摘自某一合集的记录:
========================================================================
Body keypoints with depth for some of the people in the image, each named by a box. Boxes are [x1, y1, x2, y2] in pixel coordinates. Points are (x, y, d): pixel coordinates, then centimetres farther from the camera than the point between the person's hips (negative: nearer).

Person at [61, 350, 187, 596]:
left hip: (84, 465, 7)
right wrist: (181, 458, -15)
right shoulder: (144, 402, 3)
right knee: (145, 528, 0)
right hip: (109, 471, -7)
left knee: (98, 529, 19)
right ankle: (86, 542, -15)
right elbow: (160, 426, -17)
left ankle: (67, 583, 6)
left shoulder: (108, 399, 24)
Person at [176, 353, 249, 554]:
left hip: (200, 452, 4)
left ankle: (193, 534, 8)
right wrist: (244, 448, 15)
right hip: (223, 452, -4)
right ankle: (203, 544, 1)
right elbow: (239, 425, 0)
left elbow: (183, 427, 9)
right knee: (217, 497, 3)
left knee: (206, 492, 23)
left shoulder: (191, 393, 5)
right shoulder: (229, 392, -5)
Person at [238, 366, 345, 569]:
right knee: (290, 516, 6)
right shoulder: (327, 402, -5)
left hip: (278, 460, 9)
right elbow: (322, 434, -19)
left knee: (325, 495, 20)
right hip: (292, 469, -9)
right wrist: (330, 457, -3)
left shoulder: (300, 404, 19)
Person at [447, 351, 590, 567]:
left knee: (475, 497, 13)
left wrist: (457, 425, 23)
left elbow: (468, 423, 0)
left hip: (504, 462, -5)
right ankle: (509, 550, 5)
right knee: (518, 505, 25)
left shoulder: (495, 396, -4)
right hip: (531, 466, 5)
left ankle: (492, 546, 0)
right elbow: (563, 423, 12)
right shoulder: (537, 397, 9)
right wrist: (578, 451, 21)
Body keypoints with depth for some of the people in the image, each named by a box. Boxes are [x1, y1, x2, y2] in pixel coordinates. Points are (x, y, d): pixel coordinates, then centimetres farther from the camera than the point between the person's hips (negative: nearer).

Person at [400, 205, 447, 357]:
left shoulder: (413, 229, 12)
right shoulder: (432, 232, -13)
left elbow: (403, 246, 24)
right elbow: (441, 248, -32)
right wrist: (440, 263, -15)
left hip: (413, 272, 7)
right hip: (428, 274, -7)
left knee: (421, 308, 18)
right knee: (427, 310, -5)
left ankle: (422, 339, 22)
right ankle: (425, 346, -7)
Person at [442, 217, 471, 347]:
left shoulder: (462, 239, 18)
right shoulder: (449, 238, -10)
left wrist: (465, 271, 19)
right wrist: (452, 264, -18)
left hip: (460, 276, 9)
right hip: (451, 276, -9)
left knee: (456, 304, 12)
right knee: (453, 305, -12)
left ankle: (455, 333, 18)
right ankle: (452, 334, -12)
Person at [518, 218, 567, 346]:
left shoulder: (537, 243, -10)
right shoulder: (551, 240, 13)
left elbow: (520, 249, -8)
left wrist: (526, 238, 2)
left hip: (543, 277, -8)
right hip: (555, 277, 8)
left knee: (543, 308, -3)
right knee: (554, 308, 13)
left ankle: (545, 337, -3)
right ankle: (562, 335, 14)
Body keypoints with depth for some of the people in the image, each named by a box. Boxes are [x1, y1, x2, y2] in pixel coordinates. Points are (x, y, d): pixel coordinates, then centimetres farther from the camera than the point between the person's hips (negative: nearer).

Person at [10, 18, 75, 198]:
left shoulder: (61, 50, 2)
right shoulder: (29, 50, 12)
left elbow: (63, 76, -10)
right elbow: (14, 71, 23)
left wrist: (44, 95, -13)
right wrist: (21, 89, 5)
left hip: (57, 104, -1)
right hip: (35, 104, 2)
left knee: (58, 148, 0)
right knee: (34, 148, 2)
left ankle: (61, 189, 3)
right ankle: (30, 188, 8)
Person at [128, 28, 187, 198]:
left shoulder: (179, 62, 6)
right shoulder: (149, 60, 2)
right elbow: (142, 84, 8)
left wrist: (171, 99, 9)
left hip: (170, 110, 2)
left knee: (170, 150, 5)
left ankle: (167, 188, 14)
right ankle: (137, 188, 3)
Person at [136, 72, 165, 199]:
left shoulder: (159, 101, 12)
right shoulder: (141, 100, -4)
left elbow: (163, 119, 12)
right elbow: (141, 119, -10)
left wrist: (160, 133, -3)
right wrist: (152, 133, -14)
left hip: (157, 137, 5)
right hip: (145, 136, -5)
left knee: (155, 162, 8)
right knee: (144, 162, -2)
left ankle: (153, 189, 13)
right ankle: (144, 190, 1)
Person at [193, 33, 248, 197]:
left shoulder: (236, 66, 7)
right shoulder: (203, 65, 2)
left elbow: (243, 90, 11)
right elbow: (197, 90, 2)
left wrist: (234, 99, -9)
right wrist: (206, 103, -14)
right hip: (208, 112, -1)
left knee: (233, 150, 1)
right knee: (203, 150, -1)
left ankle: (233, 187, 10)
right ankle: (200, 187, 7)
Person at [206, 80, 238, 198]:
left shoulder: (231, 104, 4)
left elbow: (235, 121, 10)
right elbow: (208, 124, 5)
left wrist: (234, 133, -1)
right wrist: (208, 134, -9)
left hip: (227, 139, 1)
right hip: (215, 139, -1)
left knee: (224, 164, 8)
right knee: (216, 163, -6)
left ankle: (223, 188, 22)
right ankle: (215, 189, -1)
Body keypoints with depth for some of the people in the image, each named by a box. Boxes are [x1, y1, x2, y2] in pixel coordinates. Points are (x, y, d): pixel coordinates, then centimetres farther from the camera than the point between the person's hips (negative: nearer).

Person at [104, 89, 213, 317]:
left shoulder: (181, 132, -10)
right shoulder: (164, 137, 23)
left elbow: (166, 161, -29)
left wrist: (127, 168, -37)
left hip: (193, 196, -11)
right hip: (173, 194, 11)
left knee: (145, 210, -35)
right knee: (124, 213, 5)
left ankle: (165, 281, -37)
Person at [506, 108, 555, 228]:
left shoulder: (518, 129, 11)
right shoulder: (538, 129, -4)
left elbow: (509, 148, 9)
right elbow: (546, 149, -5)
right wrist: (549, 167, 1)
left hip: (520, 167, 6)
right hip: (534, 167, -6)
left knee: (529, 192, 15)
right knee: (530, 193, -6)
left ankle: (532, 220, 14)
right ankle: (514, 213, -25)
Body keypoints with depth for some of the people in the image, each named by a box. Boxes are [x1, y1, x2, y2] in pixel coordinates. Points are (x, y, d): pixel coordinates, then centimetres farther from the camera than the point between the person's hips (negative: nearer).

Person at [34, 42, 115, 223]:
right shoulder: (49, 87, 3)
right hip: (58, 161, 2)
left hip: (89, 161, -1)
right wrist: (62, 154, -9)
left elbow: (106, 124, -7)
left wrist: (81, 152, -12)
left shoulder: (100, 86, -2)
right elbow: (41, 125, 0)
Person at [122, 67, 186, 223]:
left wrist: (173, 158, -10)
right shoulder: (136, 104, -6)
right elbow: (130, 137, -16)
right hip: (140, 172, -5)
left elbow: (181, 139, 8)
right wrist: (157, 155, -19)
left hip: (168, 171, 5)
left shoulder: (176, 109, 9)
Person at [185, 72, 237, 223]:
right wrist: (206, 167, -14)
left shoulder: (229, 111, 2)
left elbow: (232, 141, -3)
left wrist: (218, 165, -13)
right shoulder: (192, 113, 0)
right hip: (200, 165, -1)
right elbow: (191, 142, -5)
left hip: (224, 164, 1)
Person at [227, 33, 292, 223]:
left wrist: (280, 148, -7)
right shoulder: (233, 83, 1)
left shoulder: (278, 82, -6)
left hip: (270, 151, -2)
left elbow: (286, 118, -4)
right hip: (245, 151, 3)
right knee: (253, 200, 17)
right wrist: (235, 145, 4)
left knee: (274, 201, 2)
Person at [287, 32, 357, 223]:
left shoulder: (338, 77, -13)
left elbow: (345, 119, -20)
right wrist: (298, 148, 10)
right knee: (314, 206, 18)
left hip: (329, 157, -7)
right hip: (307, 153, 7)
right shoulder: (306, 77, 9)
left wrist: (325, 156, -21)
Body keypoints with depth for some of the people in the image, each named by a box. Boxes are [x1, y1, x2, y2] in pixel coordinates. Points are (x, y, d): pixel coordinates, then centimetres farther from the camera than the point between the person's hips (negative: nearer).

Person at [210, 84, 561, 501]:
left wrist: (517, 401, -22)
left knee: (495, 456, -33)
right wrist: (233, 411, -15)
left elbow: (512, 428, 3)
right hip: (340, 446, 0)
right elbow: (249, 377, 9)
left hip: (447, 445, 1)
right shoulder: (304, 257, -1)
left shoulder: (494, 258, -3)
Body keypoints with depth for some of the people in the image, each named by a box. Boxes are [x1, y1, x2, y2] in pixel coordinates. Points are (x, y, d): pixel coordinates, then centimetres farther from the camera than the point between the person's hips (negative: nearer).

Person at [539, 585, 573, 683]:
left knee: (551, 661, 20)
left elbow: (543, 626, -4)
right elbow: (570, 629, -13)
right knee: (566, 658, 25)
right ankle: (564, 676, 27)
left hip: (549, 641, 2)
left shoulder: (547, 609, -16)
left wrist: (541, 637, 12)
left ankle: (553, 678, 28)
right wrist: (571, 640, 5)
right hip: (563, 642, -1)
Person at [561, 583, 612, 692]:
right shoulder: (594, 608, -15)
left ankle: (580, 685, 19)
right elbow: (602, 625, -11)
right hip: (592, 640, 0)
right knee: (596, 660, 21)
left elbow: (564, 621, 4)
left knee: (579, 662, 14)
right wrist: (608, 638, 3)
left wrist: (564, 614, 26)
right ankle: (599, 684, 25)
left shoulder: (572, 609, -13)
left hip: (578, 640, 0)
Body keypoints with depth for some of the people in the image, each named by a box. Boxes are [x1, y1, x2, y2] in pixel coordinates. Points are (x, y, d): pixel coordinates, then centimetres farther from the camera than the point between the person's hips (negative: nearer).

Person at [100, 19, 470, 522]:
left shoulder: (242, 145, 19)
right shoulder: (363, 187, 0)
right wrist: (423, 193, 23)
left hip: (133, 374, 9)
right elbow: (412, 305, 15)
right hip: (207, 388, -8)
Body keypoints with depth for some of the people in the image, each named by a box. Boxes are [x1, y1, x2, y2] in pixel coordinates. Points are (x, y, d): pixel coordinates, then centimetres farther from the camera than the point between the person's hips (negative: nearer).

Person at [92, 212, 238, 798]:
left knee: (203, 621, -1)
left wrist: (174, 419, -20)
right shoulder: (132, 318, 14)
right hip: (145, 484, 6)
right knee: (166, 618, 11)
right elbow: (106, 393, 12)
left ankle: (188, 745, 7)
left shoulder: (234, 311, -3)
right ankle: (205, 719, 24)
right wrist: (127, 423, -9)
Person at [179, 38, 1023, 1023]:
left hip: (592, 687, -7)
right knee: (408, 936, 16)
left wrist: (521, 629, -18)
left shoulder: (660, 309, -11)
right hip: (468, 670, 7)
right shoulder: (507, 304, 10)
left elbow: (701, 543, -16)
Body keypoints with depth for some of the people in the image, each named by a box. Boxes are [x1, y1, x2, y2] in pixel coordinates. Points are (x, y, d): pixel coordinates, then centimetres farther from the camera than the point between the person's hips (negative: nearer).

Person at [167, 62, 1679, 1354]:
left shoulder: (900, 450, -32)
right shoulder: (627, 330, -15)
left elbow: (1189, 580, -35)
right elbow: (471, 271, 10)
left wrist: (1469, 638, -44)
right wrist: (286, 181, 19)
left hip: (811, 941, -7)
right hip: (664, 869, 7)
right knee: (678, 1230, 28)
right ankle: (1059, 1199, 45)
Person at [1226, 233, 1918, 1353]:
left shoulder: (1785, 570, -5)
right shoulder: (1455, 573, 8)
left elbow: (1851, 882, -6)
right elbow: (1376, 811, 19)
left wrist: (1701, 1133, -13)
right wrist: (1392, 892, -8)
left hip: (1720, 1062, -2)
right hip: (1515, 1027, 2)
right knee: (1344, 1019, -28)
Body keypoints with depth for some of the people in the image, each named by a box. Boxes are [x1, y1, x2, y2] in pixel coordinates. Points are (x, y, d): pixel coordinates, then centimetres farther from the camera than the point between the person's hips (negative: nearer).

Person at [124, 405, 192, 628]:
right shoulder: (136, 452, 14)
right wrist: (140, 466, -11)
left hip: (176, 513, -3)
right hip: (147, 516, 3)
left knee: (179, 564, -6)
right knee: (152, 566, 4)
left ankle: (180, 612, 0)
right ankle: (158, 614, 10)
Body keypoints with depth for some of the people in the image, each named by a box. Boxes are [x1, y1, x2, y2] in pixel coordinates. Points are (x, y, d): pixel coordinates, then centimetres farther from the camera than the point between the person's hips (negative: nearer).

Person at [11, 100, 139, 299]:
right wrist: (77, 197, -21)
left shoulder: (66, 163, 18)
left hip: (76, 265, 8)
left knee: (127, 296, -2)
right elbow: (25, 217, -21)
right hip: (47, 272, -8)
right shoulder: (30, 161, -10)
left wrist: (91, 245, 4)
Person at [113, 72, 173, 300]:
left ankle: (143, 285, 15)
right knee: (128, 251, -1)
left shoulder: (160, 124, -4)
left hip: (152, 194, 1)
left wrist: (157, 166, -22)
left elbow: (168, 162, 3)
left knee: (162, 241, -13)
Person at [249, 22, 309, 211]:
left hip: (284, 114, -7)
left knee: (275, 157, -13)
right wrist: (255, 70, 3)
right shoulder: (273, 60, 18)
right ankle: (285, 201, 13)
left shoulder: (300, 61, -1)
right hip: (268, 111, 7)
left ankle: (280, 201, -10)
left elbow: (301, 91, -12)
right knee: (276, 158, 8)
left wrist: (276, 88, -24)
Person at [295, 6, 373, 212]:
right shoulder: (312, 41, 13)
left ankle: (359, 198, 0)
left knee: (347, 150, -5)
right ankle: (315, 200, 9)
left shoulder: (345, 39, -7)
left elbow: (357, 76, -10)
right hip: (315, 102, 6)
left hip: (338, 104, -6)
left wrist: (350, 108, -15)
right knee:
========================================================================
--- 题目说明 ---
请将从含有“left hip: (460, 276, 9)”的那一行起、到含有“right elbow: (14, 71, 23)”的那一行止的各行改写成一个 JSON 字符串列表，每行对应一个字符串，首尾两行都要包括，空行略去。

--- 本题答案 ---
[
  "left hip: (460, 276, 9)",
  "right hip: (451, 276, -9)",
  "left knee: (456, 304, 12)",
  "right knee: (453, 305, -12)",
  "left ankle: (455, 333, 18)",
  "right ankle: (452, 334, -12)",
  "Person at [518, 218, 567, 346]:",
  "left shoulder: (537, 243, -10)",
  "right shoulder: (551, 240, 13)",
  "left elbow: (520, 249, -8)",
  "left wrist: (526, 238, 2)",
  "left hip: (543, 277, -8)",
  "right hip: (555, 277, 8)",
  "left knee: (543, 308, -3)",
  "right knee: (554, 308, 13)",
  "left ankle: (545, 337, -3)",
  "right ankle: (562, 335, 14)",
  "Body keypoints with depth for some of the people in the image, each named by a box. Boxes are [x1, y1, x2, y2] in pixel coordinates. Points are (x, y, d): pixel coordinates, then centimetres farther from the camera than the point between the person's hips (negative: nearer).",
  "Person at [10, 18, 75, 198]:",
  "left shoulder: (61, 50, 2)",
  "right shoulder: (29, 50, 12)",
  "left elbow: (63, 76, -10)",
  "right elbow: (14, 71, 23)"
]